#### [Problem to work on]
In the forum thread below about checking whether a file on a web server has changed, what response code does the thread say the 'if-modified-since' header can return when the file has not changed?

#### [Page excerpt]

——

My problem is this:

I want to be able to determine if a website has updated it's content...

Inotherwords,

logo.gif is found on google's server...

http://www.google.com/images/logo.gif

I have another copy of "logo.gif" on my harddrive...

I want to be able to find out if they updated the "logo" so I can download the new one (without downloading the whole thing)... How can this be done?

I've so far just checked the size of the file and then compared it to the size of the picture on my harddrive, but the results are not always consistant...

Is there a way to check the date or the actual size of the file before I download it? Any information would be appreciated...

Sliver
Posted on 2002-03-28 01:34:57 by Sliver
Send the GET request to the server and just check the "content-length: " part of the HTTP header, the server responses:

http://www.freesoft.org/CIE/RFC/1945/53.htm
Posted on 2002-03-28 01:42:56 by bazik
Use HEAD instead of GET. It's exactly like GET but it will only give you the headers, not the data.
There are also some headers like 'if-modified-since' which can give you a special response code ('304 - not modified') if it didn't change, and the whole file if it did change (iirc).

Thomas
Posted on 2002-03-28 02:44:28 by Thomas
Thomas,
using HEAD is it the same syntax? And how is the data terminated? Pair of CR LF, or just a single CR LF?
Posted on 2002-03-28 02:51:42 by bazik
Thomas,
using HEAD is it the same syntax? And how is the data terminated? Pair of CR LF, or just a single CR LF?
(sorry, can't test it here)
Posted on 2002-03-28 02:51:59 by bazik


HTTPHeader = HTTP/1.0 200 OK
Content-Length: 0
Connection: Close
Server: GWS/2.0
Date: Thu, 28 Mar 2002 09:07:50 GMT
Content-Type: text/html
Cache-control: private
Set-Cookie: PREF=ID=71b9be687dcb9758:TM=1017306470:LM=1017306470:S=AiTshn_2z-0; domain=.google.com; path=/; expires=Sun, 17-Jan-2038 19:14:07 GMT


Thanks Thomas (Got this from using HEAD instead of GET)

——

#### [Extracted data]
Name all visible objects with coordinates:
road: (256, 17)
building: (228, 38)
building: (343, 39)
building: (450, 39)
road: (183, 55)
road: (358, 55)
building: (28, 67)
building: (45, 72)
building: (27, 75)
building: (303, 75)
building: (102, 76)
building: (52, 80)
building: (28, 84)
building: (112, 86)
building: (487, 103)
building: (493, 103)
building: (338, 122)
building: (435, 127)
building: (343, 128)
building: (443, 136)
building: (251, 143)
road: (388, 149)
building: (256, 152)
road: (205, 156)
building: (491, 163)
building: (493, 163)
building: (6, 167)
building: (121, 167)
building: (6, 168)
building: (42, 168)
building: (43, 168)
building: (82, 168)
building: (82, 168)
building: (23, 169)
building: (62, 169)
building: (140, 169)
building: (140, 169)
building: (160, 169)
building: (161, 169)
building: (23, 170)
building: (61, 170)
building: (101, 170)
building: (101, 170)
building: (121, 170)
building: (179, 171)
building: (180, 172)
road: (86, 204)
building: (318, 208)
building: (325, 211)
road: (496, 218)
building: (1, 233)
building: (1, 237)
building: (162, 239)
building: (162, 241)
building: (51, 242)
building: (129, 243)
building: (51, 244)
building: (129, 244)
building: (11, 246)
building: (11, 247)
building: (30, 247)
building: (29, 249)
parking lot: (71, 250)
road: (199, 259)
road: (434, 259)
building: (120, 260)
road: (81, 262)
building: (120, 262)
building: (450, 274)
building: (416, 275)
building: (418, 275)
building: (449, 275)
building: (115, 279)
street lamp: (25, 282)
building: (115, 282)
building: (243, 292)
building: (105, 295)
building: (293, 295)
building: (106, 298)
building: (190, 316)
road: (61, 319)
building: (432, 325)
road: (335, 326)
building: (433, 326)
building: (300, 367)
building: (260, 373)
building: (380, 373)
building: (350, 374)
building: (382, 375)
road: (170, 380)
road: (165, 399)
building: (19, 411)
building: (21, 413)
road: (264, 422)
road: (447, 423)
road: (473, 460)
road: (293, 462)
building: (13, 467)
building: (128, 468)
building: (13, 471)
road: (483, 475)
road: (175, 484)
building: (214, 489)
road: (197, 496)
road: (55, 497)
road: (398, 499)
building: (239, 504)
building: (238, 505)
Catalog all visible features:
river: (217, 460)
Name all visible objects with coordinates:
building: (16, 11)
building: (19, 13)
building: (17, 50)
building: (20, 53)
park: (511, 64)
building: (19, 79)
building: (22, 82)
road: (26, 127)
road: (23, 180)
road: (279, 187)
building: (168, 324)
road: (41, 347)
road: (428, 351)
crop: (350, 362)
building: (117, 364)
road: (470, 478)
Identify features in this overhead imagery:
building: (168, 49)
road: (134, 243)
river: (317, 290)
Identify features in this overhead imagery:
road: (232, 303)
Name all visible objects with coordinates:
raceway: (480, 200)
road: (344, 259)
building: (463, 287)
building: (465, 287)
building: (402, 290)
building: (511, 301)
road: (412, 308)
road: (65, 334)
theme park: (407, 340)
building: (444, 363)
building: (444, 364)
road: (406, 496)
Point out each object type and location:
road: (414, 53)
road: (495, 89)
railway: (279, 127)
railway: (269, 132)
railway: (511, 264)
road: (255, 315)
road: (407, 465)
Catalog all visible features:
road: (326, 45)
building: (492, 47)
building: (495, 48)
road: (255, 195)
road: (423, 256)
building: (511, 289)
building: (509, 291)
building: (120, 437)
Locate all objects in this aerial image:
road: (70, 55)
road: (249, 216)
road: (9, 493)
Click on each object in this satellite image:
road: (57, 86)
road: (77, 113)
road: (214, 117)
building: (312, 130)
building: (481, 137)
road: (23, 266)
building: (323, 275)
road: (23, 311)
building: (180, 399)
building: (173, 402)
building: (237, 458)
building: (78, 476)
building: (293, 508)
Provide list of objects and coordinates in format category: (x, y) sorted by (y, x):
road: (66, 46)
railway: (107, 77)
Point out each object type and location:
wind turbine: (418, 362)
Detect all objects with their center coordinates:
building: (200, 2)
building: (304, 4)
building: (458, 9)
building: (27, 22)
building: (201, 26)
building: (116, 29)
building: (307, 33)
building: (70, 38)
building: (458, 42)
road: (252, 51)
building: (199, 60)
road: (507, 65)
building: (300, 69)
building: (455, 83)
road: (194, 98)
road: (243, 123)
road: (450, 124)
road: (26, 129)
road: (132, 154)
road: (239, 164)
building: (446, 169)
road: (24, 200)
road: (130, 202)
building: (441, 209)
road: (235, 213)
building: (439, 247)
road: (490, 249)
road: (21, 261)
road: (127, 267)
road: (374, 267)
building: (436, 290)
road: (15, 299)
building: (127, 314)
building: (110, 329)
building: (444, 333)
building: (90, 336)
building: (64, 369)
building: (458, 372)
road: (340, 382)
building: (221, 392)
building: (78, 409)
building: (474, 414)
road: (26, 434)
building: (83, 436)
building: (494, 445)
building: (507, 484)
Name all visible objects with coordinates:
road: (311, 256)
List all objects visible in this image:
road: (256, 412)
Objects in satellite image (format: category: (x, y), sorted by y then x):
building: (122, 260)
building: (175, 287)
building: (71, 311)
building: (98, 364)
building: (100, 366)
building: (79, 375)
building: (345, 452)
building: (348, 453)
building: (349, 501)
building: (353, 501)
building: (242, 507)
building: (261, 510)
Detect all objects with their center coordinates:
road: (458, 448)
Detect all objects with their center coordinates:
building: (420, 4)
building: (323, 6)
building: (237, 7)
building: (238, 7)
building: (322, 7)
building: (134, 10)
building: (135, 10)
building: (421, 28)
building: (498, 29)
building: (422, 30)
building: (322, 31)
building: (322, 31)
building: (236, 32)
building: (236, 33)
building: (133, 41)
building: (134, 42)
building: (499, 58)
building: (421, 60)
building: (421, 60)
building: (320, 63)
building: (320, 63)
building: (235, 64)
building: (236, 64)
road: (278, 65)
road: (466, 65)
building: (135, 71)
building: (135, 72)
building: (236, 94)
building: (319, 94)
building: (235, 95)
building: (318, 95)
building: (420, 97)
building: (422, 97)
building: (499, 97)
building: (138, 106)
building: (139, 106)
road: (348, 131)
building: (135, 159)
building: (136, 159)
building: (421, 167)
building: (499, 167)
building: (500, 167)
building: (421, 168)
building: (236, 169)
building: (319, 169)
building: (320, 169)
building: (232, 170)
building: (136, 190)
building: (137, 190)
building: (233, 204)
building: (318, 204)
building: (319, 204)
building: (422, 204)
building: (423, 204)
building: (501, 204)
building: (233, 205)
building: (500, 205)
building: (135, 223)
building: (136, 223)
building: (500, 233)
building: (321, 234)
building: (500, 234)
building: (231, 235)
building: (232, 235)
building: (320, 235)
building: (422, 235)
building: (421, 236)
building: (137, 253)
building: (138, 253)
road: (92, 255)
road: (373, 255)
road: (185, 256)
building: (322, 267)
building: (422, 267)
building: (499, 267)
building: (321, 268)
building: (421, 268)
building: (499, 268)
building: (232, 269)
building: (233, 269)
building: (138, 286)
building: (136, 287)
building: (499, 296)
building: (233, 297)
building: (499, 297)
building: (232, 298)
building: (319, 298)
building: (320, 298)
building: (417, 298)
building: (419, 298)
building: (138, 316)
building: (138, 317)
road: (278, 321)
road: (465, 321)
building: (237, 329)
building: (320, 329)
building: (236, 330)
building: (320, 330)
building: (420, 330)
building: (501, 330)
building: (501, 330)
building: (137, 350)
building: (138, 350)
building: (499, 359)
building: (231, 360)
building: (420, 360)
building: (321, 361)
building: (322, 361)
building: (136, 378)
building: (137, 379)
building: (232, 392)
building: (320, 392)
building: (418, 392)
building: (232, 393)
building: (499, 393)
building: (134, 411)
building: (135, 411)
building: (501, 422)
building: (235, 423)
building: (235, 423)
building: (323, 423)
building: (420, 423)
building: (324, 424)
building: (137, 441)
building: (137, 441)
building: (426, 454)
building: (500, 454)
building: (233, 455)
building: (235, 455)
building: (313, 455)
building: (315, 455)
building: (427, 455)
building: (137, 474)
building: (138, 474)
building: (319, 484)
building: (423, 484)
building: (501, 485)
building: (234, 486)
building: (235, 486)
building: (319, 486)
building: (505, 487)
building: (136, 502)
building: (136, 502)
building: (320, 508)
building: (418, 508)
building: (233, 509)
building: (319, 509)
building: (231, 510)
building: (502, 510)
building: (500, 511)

——

#### [Result for this task]
'304 - not modified'